— Source material —
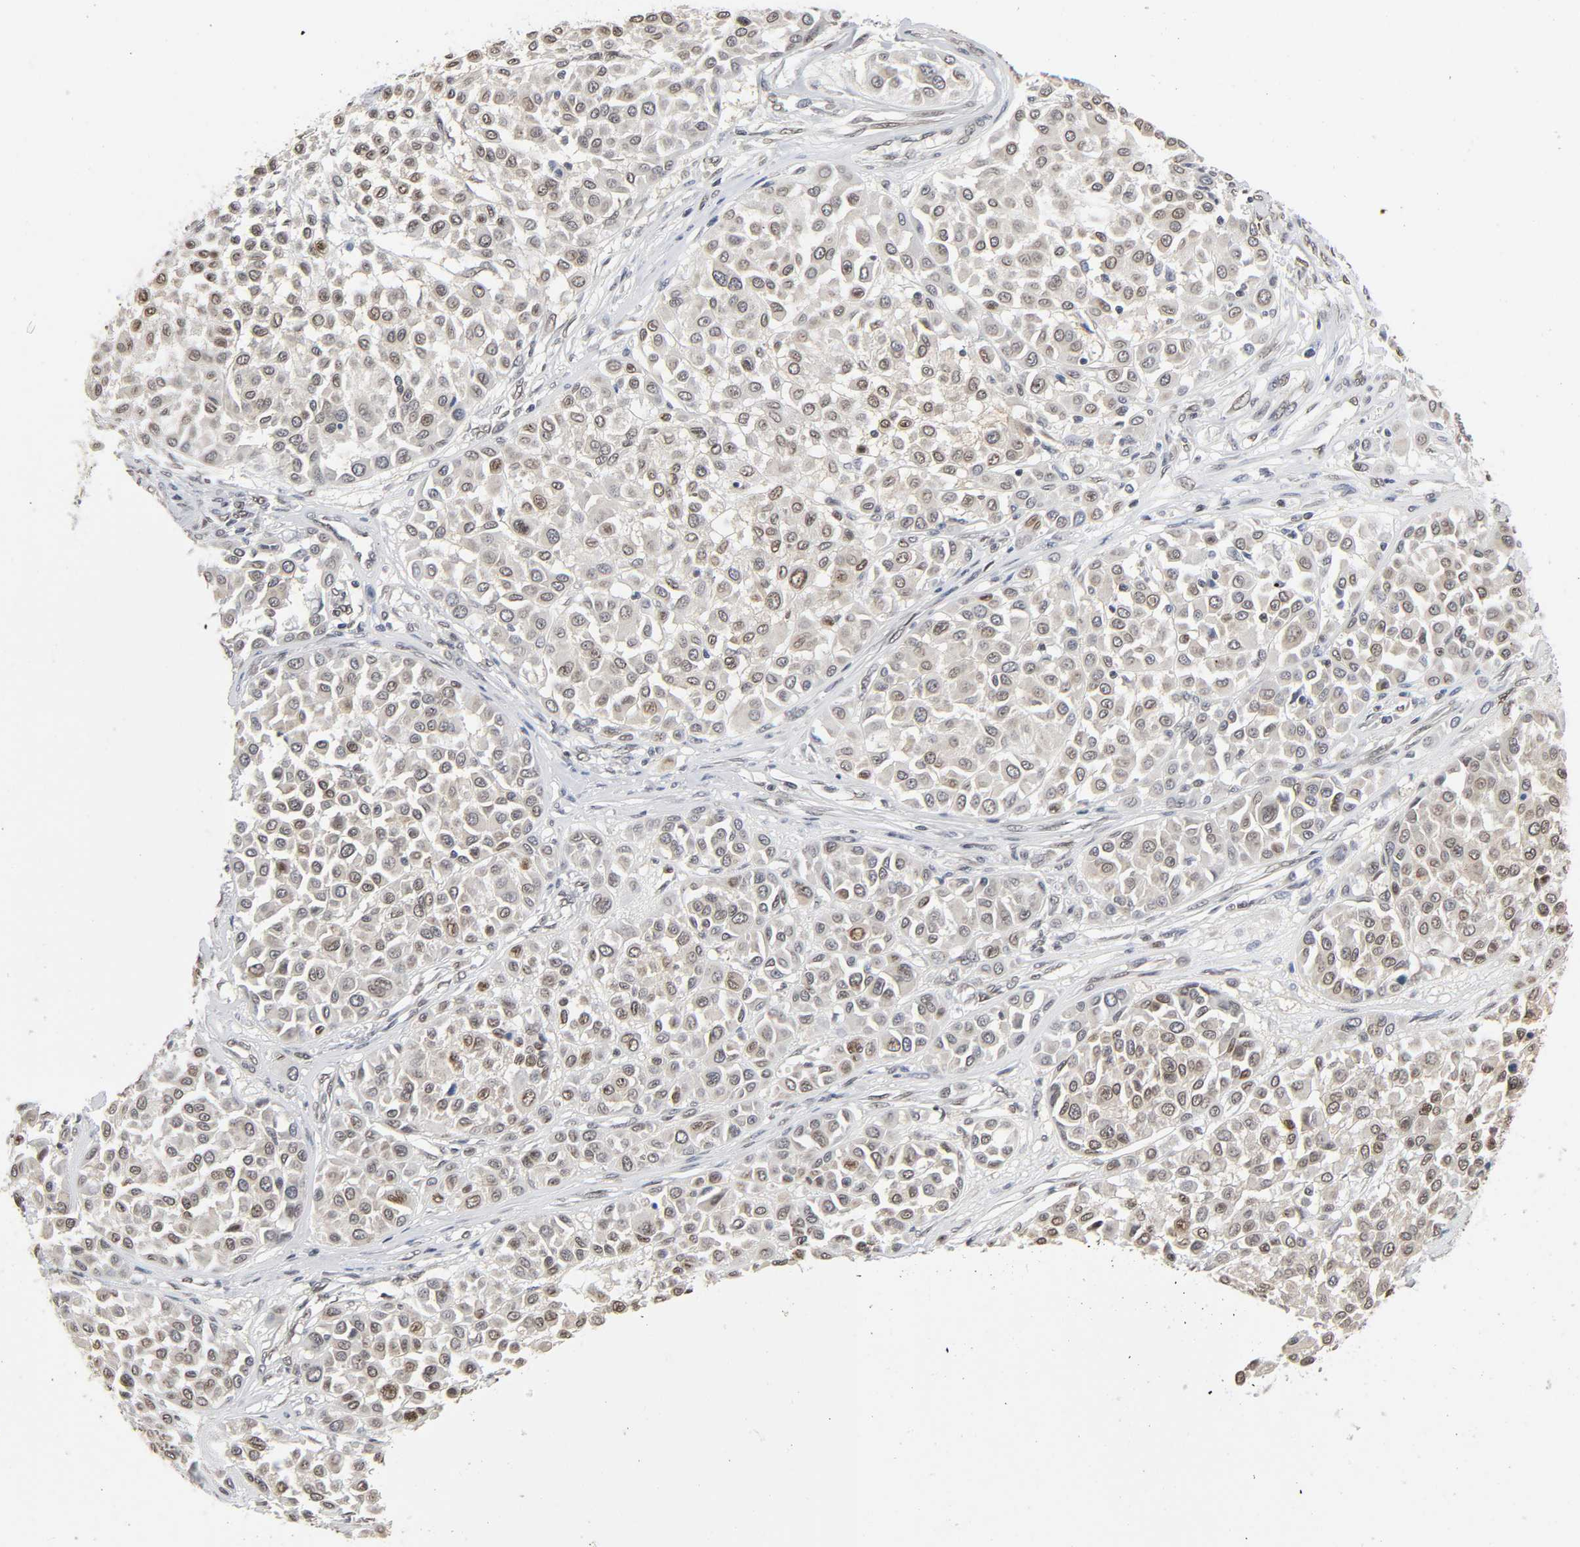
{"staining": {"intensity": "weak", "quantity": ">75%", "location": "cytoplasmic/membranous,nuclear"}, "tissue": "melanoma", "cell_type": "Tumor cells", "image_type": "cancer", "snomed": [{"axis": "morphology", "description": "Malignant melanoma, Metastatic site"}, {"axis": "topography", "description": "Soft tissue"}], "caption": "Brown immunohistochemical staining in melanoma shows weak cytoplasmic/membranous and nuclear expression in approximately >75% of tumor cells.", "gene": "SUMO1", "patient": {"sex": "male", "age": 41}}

* * *

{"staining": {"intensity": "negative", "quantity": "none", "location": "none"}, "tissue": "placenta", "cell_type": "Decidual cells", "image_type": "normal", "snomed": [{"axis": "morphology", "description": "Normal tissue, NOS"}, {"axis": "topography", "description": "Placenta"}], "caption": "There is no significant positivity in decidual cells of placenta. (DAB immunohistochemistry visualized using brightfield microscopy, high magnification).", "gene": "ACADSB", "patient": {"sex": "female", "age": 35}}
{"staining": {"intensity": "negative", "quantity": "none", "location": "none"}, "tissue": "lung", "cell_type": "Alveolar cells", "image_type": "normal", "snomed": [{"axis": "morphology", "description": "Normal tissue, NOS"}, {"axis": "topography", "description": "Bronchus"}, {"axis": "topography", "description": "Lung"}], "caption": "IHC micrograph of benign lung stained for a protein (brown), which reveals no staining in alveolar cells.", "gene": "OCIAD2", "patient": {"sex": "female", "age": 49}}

* * *

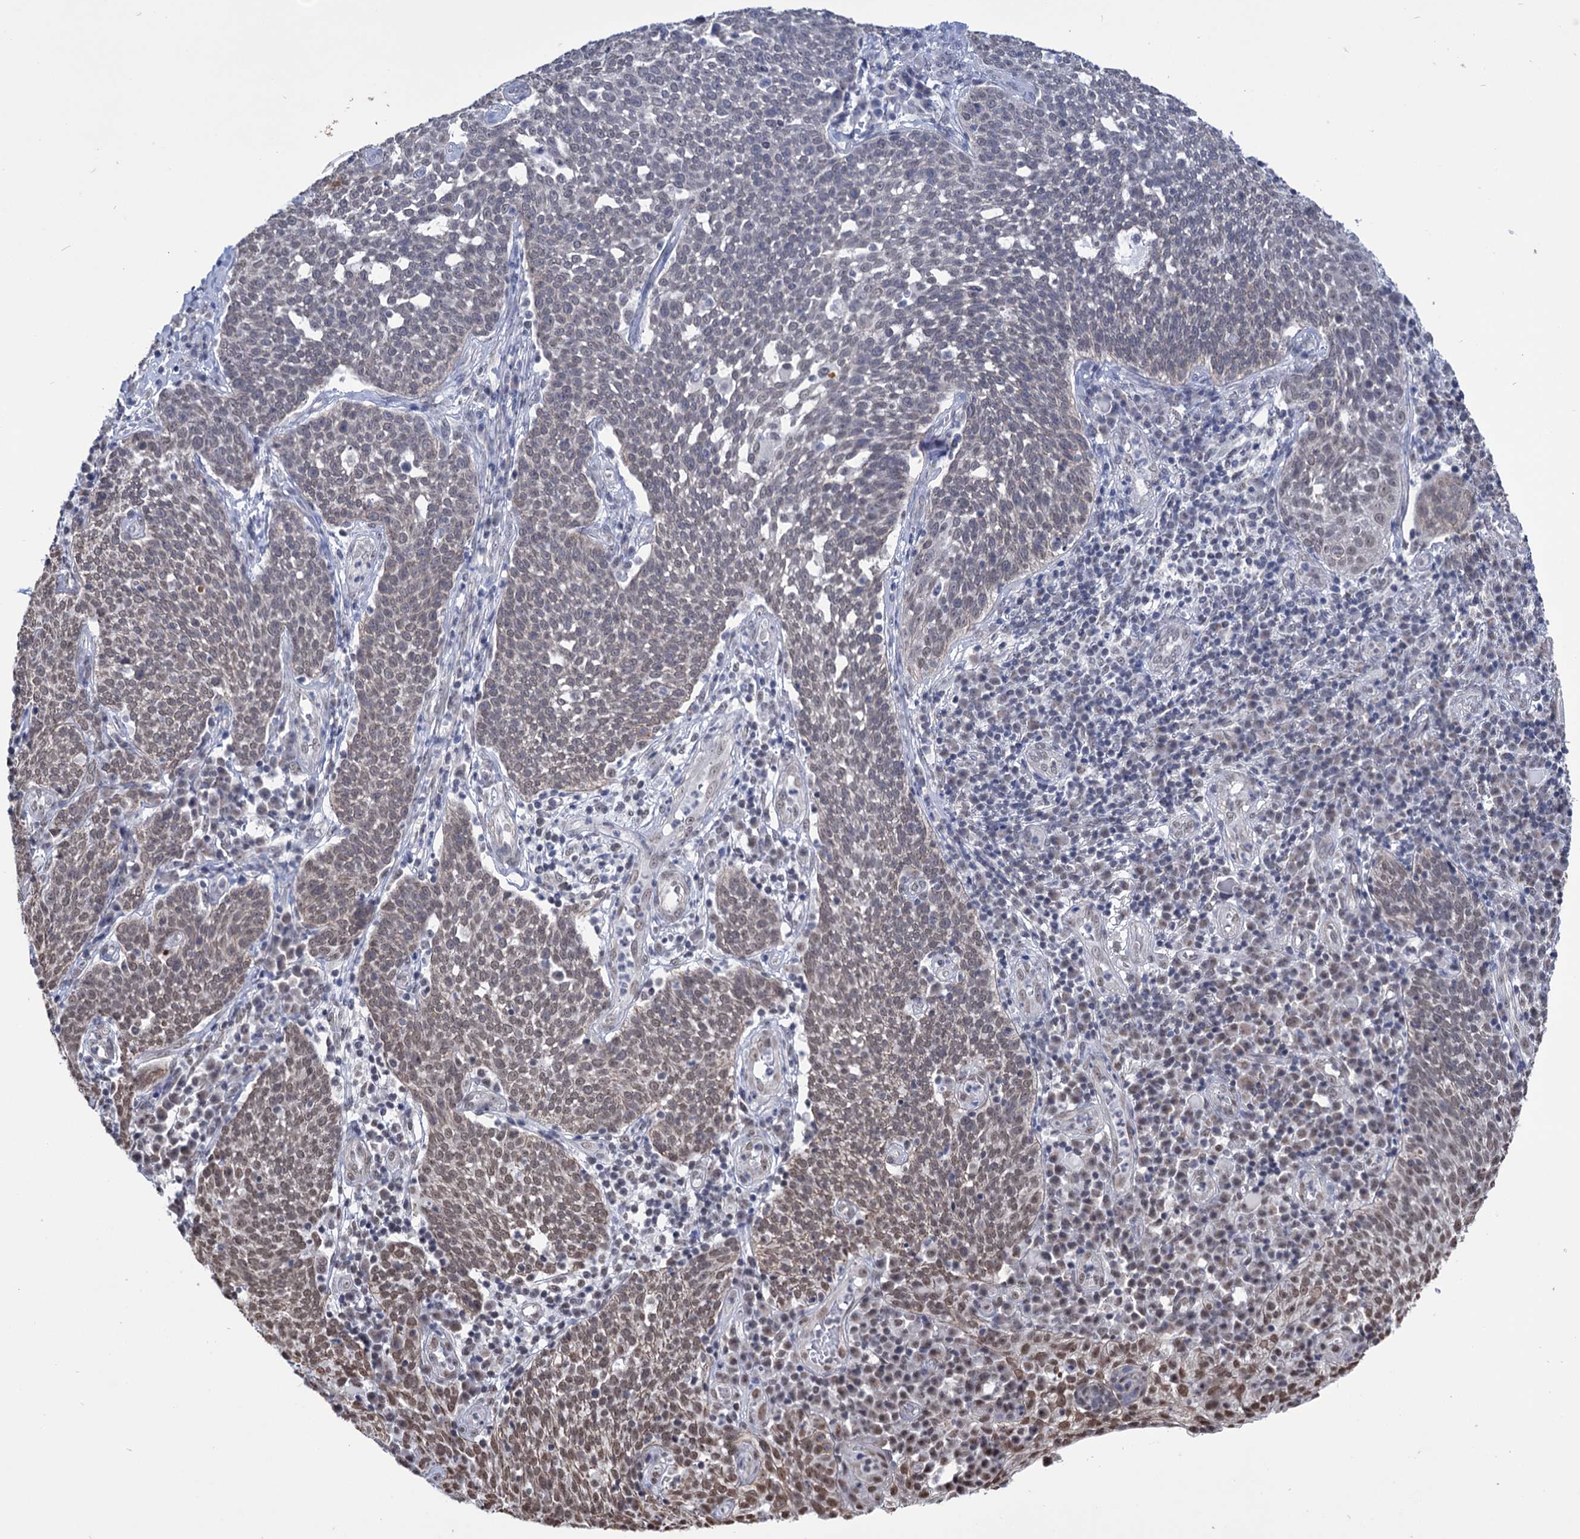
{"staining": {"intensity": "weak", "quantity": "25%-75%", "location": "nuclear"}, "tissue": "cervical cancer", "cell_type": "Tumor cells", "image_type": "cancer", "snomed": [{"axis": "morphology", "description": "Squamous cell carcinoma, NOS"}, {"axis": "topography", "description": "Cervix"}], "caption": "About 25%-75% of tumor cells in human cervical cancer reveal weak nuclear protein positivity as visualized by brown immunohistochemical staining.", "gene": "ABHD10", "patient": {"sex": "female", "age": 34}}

— Directions for this task —
Output only an exact transcription of the lines above from the one with "is no significant" up to and including the one with "micrograph of benign".

— Answer for this exercise —
{"staining": {"intensity": "negative", "quantity": "none", "location": "none"}, "tissue": "placenta", "cell_type": "Decidual cells", "image_type": "normal", "snomed": [{"axis": "morphology", "description": "Normal tissue, NOS"}, {"axis": "topography", "description": "Placenta"}], "caption": "There is no significant positivity in decidual cells of placenta. (DAB immunohistochemistry visualized using brightfield microscopy, high magnification).", "gene": "ACADSB", "patient": {"sex": "female", "age": 35}}
{"staining": {"intensity": "negative", "quantity": "none", "location": "none"}, "tissue": "lung", "cell_type": "Alveolar cells", "image_type": "normal", "snomed": [{"axis": "morphology", "description": "Normal tissue, NOS"}, {"axis": "topography", "description": "Bronchus"}, {"axis": "topography", "description": "Lung"}], "caption": "IHC micrograph of benign lung stained for a protein (brown), which reveals no staining in alveolar cells.", "gene": "OCIAD2", "patient": {"sex": "female", "age": 49}}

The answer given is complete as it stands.